TASK DIRECTIONS ->
Copy out the lines of the records below unchanged, starting with the line that contains "pose: elev=124.1 azim=224.0" and continuing through the line that contains "Dot at: (187, 214)", with both of those lines included.

(Dataset items)
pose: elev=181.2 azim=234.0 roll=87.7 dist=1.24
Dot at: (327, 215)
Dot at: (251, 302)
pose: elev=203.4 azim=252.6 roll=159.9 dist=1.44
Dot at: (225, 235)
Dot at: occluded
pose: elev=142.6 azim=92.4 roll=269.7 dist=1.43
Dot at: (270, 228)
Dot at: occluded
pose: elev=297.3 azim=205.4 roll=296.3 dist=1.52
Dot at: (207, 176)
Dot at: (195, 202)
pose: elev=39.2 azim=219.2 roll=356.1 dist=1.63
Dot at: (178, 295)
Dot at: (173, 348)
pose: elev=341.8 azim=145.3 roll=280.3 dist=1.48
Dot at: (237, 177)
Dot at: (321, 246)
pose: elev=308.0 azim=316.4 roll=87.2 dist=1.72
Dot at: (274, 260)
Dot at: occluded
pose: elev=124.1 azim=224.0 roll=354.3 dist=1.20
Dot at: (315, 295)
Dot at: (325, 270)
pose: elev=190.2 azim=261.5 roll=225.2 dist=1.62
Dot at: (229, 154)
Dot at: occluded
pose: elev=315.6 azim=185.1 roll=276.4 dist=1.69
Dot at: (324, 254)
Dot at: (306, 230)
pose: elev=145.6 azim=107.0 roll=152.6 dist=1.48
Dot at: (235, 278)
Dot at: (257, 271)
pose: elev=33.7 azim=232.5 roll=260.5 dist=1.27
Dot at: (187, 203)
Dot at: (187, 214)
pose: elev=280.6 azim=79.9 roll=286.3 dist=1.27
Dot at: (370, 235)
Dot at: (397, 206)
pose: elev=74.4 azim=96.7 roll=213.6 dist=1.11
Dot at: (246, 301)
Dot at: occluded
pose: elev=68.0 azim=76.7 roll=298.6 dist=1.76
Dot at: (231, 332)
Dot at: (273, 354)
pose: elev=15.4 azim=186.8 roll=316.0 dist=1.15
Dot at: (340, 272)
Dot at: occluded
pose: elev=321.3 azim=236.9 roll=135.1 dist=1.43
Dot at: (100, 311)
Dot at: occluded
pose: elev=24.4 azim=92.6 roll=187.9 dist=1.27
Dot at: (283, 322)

ANSWER TO THIS EXERCISE ->
pose: elev=124.1 azim=224.0 roll=354.3 dist=1.20
Dot at: (315, 295)
Dot at: (325, 270)
pose: elev=190.2 azim=261.5 roll=225.2 dist=1.62
Dot at: (229, 154)
Dot at: occluded
pose: elev=315.6 azim=185.1 roll=276.4 dist=1.69
Dot at: (324, 254)
Dot at: (306, 230)
pose: elev=145.6 azim=107.0 roll=152.6 dist=1.48
Dot at: (235, 278)
Dot at: (257, 271)
pose: elev=33.7 azim=232.5 roll=260.5 dist=1.27
Dot at: (187, 203)
Dot at: (187, 214)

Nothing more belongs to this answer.